Italian police, investigating the latest terrorist assault on Italian Jews, appear to have confirmed that the weapons used were of the same type as those employed in attacks on Jews and others in Paris, Brussels, London and Vienna in the last two years, all of them attributed to the Abu Nidal gang.

Forensic experts have identified fragments from Soviet-made F-1 grenades at the scene of the attack. They say the 9 mm. bullets extracted from the victims were fired from Polish-made Maszynowy PM63 submachine guns, a weapon rarely found in the West but common in the eclectic arsenal of Middle East terrorists.

FRENCH POLICE COOPERATING WITH ITALIANS

French police are cooperating with the Italian authorities in this case, and presumably the police of other countries. Abu Nidal’s terrorists were implicated in a similar attack on the Jewish community center in Vienna in the summer of 1981 and in the murder a few months earlier of a Vienna City Council member known to be friendly to Israel.

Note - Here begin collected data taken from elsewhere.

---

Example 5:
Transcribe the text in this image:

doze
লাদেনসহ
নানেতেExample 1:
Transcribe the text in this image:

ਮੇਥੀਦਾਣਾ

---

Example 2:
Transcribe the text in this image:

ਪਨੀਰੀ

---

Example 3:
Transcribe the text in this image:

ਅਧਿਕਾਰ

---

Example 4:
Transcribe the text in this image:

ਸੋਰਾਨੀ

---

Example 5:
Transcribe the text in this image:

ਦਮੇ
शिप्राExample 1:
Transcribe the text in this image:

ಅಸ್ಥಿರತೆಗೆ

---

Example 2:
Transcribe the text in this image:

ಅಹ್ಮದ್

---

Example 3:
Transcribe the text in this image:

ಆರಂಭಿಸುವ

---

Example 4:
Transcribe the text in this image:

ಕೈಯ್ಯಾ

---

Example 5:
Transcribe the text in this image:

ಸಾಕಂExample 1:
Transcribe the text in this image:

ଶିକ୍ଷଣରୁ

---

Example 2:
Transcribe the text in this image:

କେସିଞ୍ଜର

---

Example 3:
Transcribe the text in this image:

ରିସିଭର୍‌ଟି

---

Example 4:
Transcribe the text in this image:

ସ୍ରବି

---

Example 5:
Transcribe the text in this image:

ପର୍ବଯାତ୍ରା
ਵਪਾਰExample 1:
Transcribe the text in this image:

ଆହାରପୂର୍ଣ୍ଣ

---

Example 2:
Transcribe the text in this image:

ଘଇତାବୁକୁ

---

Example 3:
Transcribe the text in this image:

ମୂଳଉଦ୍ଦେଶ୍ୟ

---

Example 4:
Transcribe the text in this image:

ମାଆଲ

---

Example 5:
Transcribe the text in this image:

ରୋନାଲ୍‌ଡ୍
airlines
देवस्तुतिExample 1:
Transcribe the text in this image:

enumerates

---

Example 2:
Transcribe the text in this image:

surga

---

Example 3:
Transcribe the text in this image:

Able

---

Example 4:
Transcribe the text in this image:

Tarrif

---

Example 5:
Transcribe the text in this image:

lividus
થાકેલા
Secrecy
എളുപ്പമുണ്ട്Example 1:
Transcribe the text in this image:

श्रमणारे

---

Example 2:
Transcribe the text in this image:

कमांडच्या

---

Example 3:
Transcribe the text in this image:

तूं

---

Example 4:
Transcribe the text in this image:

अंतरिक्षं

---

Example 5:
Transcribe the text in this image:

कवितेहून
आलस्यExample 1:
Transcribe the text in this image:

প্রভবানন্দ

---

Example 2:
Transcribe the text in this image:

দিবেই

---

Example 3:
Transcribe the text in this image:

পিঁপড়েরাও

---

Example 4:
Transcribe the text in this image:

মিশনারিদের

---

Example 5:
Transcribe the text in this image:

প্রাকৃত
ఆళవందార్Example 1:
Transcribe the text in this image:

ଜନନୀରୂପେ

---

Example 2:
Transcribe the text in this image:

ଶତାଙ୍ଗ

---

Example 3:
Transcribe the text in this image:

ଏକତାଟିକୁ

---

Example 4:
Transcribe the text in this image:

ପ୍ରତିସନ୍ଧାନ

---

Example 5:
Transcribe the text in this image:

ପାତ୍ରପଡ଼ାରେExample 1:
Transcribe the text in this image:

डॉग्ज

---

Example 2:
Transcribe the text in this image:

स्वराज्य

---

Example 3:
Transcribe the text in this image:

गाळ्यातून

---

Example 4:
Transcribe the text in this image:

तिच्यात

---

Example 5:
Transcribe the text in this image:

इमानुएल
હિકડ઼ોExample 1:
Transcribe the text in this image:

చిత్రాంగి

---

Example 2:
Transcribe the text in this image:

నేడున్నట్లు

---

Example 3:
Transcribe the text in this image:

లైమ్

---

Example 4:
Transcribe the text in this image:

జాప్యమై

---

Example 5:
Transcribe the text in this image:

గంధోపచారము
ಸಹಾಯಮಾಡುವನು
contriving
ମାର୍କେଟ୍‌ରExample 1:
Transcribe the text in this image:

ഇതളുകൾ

Nidal, whose present whereabouts are unknown, is also alleged to have been responsible for the assassination of at least one Palestine Liberation Organization representative in Europe. He was supposedly "condemned to death" by a PLO court in 1974. According to reports here, Nidal’s gang works in tandem with various European terrorist groups on an international scale and probably has bases in most European countries.

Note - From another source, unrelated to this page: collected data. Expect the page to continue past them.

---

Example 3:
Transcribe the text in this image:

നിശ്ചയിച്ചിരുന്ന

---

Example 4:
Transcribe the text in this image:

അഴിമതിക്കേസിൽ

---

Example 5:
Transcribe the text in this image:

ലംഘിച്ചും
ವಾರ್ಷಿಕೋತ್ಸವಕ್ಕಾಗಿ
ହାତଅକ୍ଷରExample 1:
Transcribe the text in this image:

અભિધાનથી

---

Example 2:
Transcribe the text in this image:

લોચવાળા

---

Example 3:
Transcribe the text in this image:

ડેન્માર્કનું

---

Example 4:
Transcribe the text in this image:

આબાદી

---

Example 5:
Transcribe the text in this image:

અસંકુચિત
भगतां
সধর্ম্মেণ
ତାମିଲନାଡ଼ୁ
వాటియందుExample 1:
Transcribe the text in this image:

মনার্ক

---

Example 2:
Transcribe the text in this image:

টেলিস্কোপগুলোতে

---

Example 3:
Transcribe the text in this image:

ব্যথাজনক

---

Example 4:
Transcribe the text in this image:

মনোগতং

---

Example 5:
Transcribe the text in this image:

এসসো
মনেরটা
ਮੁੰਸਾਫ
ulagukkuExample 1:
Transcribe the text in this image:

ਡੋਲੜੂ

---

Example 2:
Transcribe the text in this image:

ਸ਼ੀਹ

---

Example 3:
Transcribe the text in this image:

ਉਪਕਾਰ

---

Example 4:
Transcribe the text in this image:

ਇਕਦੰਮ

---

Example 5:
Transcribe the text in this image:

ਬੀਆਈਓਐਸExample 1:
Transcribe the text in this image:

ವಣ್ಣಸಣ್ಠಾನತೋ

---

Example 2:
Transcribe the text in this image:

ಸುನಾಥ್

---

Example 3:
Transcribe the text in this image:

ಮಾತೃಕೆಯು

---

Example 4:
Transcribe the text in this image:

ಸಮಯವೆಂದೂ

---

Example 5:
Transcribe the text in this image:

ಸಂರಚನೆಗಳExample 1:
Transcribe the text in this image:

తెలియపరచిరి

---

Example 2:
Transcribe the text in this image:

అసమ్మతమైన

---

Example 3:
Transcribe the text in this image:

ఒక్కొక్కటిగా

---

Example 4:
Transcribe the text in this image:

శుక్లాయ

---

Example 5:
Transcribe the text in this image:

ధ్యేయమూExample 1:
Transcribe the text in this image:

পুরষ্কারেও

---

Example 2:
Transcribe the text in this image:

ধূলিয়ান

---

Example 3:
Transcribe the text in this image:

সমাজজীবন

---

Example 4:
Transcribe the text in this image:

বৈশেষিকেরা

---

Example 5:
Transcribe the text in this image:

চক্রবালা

Meanwhile, the anger of Italian Jews against Pope John Paul II and top government leaders who received PLO chief Yasir Arafat in Rome last month is subsiding slowly, but not their bitterness and grief. The reception accorded Arafat and the Italian media’s harsh criticism of Israel’s actions in Lebanon is widely believed by Jews to have created the climate for violence against Jews.

But Jewish leaders and intellectuals are now reminding the community that those responsible for the attack on the Rome synagogue were probably the same Palestinian terrorists who perpetrated similar outrages long before the war in Lebanon and long before Arafat’s audience with the Pope.